Mayo Clinic in Rochester was chosen as the location for the centralized national Precision Medicine Initiative Cohort Program biobank, and it will be awarded $142 million in funding over five years, it was announced Thursday.
The biobank will hold a research repository of biologic samples, known as biospecimens, for this longitudinal program that aims to enroll 1 million or more U.S. participants to better understand individual differences that contribute to health and disease to advance precision medicine, according to a Mayo Clinic news release.
Precision medicine is an emerging approach for disease treatment and prevention that takes into account individual variability in genes, environment, and lifestyle for each person.
In March, U.S. Sen. Amy Klobuchar led a letter with the Minnesota congressional delegation to NIH Director Francis Collins in support of the Mayo Clinic's application. Last fall, Klobuchar hosted Health and Human Services Secretary Sylvia Burwell at Mayo and they toured the Biobank.
"The Mayo Clinic's Biobank is a world-class medical facility and a leader in health care innovation," said Klobuchar. "This important grant will further the strides of the Mayo Clinic's Biobank in precision medicine, which tailors health care to a person's genes, environment, and lifestyle in order to better treat and prevent diseases."
The Precision Medicine Initiative was launched by President Barack Obama in 2015 "to bring us closer to curing diseases like cancer and diabetes, and to give all of us access to the personalized information we need to keep ourselves and our families healthier." Data from biological samples combined with information from lifestyle and health questionnaires, medication history, electronic health records, physical exams, and environmental exposures and real time physiology tracked through digital technologies, will help researchers examine individual differences in health and disease.
"This range of information at the scale of 1 million people will be an unprecedented resource for researchers working to understand all the factors that influence health and disease," Collins said. "The more we understand about individual differences, the better able we will be to tailor the prevention and treatment of illness."
The Precision Medicine Cohort Program biobank will reflect the diversity of the U.S. population by including participants from diverse social, racial/ethnic, and ancestral populations living in a variety of geographies, social environments, and economic circumstances, and from all age groups and health statuses. The PMI Cohort Program biobank then will provide the infrastructure to store and curate more than 35 million biospecimens.
"Mayo Clinic has a responsibility to seek new medical knowledge and share that knowledge with others. The Mayo Clinic Center for Individualized Medicine is proud to accelerate research nationally through the PMI Cohort Program biobank," says Dr. John Noseworthy, Mayo Clinic president and CEO. "This important effort over the coming years complements the Destination Medical Center initiative and Discovery Square at Mayo Clinic designed for global research innovation and collaboration."
"Mayo Clinic believes that individualized, or precision, medicine will help improve the quality of health care, while lowering cost through more accurate diagnosis, avoidance of unnecessary testing, and delivery of more tailored, effective and safer therapies," said Keith Stewart, Carlson and Nelson Endowed Director, Mayo Clinic Center for Individualized Medicine, and Vasek and Anna Maria Polak Professor of Cancer Research.

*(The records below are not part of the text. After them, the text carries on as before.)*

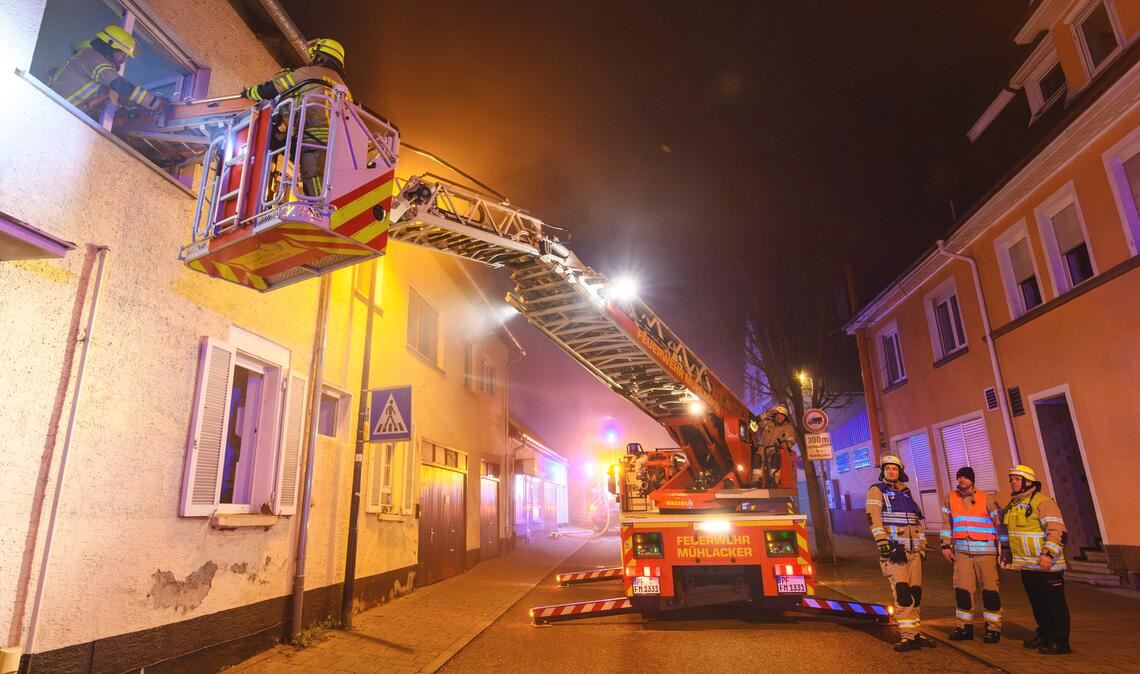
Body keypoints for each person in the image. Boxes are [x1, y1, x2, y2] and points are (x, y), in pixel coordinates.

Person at [241, 38, 349, 197]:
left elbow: (271, 90)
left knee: (316, 189)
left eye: (315, 56)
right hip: (340, 146)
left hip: (314, 142)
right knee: (331, 187)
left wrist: (248, 94)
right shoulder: (346, 91)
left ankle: (324, 214)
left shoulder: (309, 73)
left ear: (320, 57)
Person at [866, 455, 934, 652]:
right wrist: (883, 543)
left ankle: (915, 633)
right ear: (883, 471)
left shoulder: (906, 492)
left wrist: (922, 546)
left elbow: (916, 522)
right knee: (903, 593)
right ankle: (907, 637)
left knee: (915, 594)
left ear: (900, 471)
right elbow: (873, 517)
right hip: (895, 551)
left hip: (913, 552)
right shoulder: (877, 490)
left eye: (894, 468)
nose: (891, 471)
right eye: (887, 468)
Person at [1003, 464, 1072, 655]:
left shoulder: (1043, 502)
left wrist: (1048, 554)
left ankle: (1061, 641)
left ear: (1028, 481)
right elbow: (1011, 532)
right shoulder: (1015, 504)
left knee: (1055, 604)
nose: (1013, 482)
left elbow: (1057, 530)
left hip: (1048, 565)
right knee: (1038, 603)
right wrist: (1007, 552)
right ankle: (1045, 634)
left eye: (1016, 479)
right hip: (1029, 566)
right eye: (1011, 479)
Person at [940, 466, 1006, 643]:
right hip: (961, 553)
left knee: (990, 591)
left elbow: (1000, 524)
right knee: (962, 591)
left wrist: (1005, 546)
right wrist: (945, 545)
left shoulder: (986, 498)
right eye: (959, 477)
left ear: (972, 480)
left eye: (965, 477)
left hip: (985, 552)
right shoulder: (950, 498)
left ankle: (993, 629)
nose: (962, 480)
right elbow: (947, 524)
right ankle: (964, 627)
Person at [47, 25, 166, 116]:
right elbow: (120, 86)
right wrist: (156, 103)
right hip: (53, 109)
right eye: (122, 54)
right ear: (109, 46)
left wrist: (141, 105)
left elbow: (117, 95)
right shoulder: (93, 58)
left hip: (59, 112)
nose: (123, 60)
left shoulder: (97, 71)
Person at [754, 404, 794, 488]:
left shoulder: (789, 428)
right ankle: (757, 481)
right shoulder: (768, 423)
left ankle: (773, 481)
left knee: (774, 460)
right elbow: (755, 422)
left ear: (785, 417)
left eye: (781, 415)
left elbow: (791, 440)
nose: (778, 417)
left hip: (776, 449)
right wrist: (767, 414)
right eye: (776, 415)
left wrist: (786, 443)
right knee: (757, 458)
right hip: (763, 448)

Having identified individualized medicine as a strategic priority, Mayo Clinic is investing in its Florida and Minnesota campuses in the PMI Cohort Program biobank with a 30,000-square-foot facility expansion, including advanced automation technology, state-of-the-art robotic freezers, and personnel.
"This is an extraordinary opportunity for Mayo to participate in, and share, our expertise with an important national research initiative," says Stephen Thibodeau, the David F. and Margaret T. Grohne Director of teh Mayo Clinic Biorepositories Program, Center for Individualized Medicine, and co-principal investigator of the PMI biobank award.
According to Mine Cicek, director of the Biospecimen Accessioning and Processing Core laboratory and co-principal investigator, Mayo Clinic Bioservices, the highly automated facility allows for efficient and accurate handling and processing of specimens, which will include robotic systems to separate, label, and store biospecimen components, including automated DNA extraction.
"Our facilities are built to serve as a vital resource for storing and analyzing all biospecimens, under the highest-level quality possible and to minimize loss, damage, or contamination, with the ability to retrieve them efficiently for research use," says Dr. Thibodeau, the William H. Donner Professor.
In addition to the Mayo Clinic Biobank in Minnesota, Biospecimen Accessioning and Processing Core laboratory site on Mayo Clinic's Florida campus will provide sample storage for 20-25 percent (8-10 million samples) of the collection, to protect the national resource from a localized natural disaster.
Mayo Clinic also will harness the resources of Mayo Medical Laboratories to accomplish the goals of the PMI Cohort Program biobank. The MML nationwide network covers all 50 states with more than 300 couriers and longstanding relationships with major logistic providers that ensure the shortest transit time possible for specimens. Today, MML receives 35,000-40,000 specimens per day and performs 23 million tests per year.